I had to give one back!  Jim is usually right on the money.


----------



## James Long (Apr 17, 2003)

patmurphey said:


> Jim - a couple of corrections - PTAT records about 96 hours (plus over/under), 8 days x 3 hours x 4 networks. It rounds to a bit over 200 MB of HD.


That was messy ... sorry, I completely messed up the math there. For some reason my mind calculated the total PTA hours (wrong) and then multiplied by channels when the channels were already included. (Not to mention the TB/GB/MB mess.)

PTA is 22 hours of programming per channel in a week plus the eighth day plus any "early/late" for sports or other events. 8 channel PTA would consume at least 208 hours, which based on 1TB = 500 hours would consume ~416 GB. One would still have around 300 hours for VOD content ... which should be plenty.



> "Brains" are already in PTAT, if you set timers for PTAT shows, it does not use additional tuners (shows skipped on the "Daily schedule"), but does save the shows to "My Recordings". S209 makes that even easier from within PTAT. The only time you need to use a tuner is if you need to set extra time (like the Sunday showing of Miami CSI that always ran late after 11).
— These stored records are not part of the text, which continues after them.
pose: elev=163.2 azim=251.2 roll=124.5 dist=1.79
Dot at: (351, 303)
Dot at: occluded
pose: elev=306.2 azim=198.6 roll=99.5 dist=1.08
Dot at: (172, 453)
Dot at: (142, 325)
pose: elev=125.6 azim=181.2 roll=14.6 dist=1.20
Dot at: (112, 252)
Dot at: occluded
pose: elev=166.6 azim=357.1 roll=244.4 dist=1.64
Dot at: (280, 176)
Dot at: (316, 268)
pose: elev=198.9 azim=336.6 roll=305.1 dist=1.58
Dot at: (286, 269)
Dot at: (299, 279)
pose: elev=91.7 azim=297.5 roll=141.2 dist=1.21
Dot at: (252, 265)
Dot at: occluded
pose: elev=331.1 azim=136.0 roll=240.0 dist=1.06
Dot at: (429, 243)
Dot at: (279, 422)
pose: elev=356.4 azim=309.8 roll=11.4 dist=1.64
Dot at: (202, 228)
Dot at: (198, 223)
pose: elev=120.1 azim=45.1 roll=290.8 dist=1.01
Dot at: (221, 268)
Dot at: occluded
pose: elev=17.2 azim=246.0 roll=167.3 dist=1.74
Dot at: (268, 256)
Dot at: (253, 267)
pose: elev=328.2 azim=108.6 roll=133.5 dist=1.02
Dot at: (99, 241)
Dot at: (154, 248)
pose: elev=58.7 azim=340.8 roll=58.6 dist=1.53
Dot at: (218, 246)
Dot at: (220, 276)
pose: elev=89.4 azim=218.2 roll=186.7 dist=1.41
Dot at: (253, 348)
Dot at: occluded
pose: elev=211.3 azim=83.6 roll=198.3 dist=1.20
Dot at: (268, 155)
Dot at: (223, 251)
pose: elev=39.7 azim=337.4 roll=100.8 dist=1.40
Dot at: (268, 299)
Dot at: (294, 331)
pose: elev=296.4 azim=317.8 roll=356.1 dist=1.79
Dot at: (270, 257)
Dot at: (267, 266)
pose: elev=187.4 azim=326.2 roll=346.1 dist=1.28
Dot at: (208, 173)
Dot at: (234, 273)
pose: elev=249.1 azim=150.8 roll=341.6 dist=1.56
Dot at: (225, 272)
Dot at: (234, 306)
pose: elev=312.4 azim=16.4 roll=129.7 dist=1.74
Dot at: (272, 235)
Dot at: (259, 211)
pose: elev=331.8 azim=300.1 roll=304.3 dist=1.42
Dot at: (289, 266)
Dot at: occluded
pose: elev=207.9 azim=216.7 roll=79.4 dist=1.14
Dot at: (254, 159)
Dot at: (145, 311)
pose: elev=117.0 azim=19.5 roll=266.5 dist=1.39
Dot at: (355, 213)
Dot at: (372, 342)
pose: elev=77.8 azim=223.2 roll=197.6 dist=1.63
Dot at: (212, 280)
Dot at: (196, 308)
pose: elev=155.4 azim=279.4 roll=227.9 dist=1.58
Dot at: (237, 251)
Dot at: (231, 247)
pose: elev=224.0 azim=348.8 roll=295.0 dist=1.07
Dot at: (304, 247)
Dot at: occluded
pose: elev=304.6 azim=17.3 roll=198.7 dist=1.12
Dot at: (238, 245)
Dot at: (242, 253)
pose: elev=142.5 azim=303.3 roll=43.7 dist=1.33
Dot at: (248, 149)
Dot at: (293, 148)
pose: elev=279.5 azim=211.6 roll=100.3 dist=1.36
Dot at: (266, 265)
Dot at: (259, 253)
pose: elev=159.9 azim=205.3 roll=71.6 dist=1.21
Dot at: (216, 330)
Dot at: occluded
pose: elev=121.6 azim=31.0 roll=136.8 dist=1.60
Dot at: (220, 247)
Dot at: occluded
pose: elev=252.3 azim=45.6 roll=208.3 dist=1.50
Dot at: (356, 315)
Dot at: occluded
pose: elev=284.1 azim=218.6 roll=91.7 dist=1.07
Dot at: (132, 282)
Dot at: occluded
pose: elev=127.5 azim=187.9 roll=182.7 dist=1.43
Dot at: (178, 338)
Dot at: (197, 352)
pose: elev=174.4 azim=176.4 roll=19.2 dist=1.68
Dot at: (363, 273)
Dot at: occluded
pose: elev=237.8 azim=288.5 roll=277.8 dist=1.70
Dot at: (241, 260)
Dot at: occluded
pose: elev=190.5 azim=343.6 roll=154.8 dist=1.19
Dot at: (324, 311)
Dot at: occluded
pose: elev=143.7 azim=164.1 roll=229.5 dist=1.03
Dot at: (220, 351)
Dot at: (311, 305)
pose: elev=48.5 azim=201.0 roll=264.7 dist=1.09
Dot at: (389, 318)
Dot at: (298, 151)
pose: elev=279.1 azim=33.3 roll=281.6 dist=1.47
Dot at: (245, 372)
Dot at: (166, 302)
In that case you have to unskip the timer to trigger use of a tuner.


Not quite what I was asking for. I understand how recordings are marked skipped yet still "saved" in the main recordings area (in the early tests the content is really in the PTA area and only consumed "customer" space after the 8th day). And I understand how I can "spend" a second tuner to make up for the flaw in PTA not extending an extra hour for sports.

What I want is for the PTA tuner to be used any time two or more timers are set for local programming (the Jay Leno plus David Letterman example) ... using only one tuner for multiple programs. This would also include the +1 hour for sports ... without spending a second tuner.

For example ... a couple of weeks ago there was a NASCAR on Fox race that was scheduled to end at 11pm. PTA caught the race, starting early to catch the beginning. My normal timer skipped the race since it was PTA. The recording ended at 11pm. PTA should have extended for the +1 for sports but it doesn't do that.

Wasting a second timer is a poor option. The receiver should be able to understand that my timer is on the PTA tuner and record it to the customer portion of the drive with the +1 hour. When PTA finishes at 11pm the tuner could stay on that transponder for the regular timer.

Yes, I know how it really works - this is a FEATURE REQUEST, not a bug report. It would be nice if PTA was smarter. The BUG is that PTA doesn't extend itself for an hour when sports are on the schedule (even if earlier in the day, such as when NCAA basketball was scheduled to end at 10pm and the .10pm show ended up being cut off because it started late). The BUG needs to be fixed ... but it would be nice to see the FEATURE added.


----------